Bad Astronomy

The Two 16 Towers

This doesn’t look much like a telescope, does it?

But it is! Sure, it looks like a bunch of steamer trunks lashed together, but it’s actually the imaginatively-named “Large Area Telescope”, or LAT, the main instrument that will be part of the Gamma-Ray Large Area Space Telescope (GLAST), a major NASA mission due to launch in 2007. GLAST is designed to observe high-energy gamma rays, which are just like the visible light photons we see with our eyes, but much more energetic.

As I mentioned in this blog entry from Monday, the kind of light an object emits depends on the energy of the object. Gamma rays are very high energy (millions or billions of times the energy of optical light), so it takes a pretty serious event to make them. For example, exploding stars, superdense neutron stars with magnetic fields a quadrillion times the strength of the Earth’s, tortured matter heated to millions of degrees and focused into tightly-collimated beams as it screams away from a black hole– these are the kinds of things I’m talking about.

Up until now, we’ve had only a fuzzy view of these objects. That’s because, unlike visible light, it’s nearly impossible to focus gamma rays. They don’t act like regular photons: they’ll pass right through the glass or metal in a mirror, for example. So you need to have some exotic designs for your detector to be able to figure out where any given gamma ray comes from.

The LAT can do it. It uses those 16 towers in the picture. Wanna know how? More importantly: are you ready for this?

Each tower consists of a stacked series of layers– 36 of them. Each layer has a series of interleaved silicon strips, sort of like wicker. When a gamma ray photon smacks into the tower material, it creates an electron-positron pair. These travel down to the bottom of the tower and into a device called a calorimeter, which is used to determine how much energy the pair of subatomic particles has, which in turn tells the LAT how much energy the original gamma ray had. The position on the sky (what part of the sky it came from) of the incoming gamma ray is determined by back-tracking the path of the electron-positron pair (like looking at skid marks on the road to see where a car came from before it crashed, or tracing footprints in the sand) through the layers. The LAT is accurate enough to pin down the gamma ray location to about 0.5 arcminutes in the sky (for comparison, the Moon is 30 arcminutes across). That’s a lot better than any gamma-ray observatory previous to GLAST.

The process is actually hugely more complicated than this, of course. The LAT was designed at Stanford, where lots of smart people hang out and build things like this, so it’s bound to be complex.

Below is a schematic of a LAT tower.
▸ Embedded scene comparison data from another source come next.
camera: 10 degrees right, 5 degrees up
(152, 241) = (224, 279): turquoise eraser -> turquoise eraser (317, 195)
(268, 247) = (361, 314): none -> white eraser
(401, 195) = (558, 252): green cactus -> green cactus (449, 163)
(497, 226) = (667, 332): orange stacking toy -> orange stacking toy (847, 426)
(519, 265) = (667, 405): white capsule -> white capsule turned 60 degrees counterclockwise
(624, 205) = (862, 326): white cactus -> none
When all 16 are put together like in the picture above, the assembly is a couple of meters across. It’s pretty big.

When it gets into space (Earth’s air absorbs gamma rays, so you need to get up above the atmosphere), the LAT will be the Hubble of gamma rays. We’ll have better views of monstrous black holes gobbling down matter, viciously spinning pulsars blasting out energy, and supernovae explosions which generate gamma rays as they ferociously accelerate electrons in their magnetics fields even as they alchemically brew the elements in our blood and bones.

I’ll add that the majority of my funding at work for the past five years is from GLAST, so it’s pretty cool to be able to finally write something about hardware getting built (and being part of the team is how I got access to that picture of the towers, which was released just earlier today!). When you’re building a new observatory, it takes a long time before you can actually start cutting metal. It’s great to see that this fine observatory is finally on its way!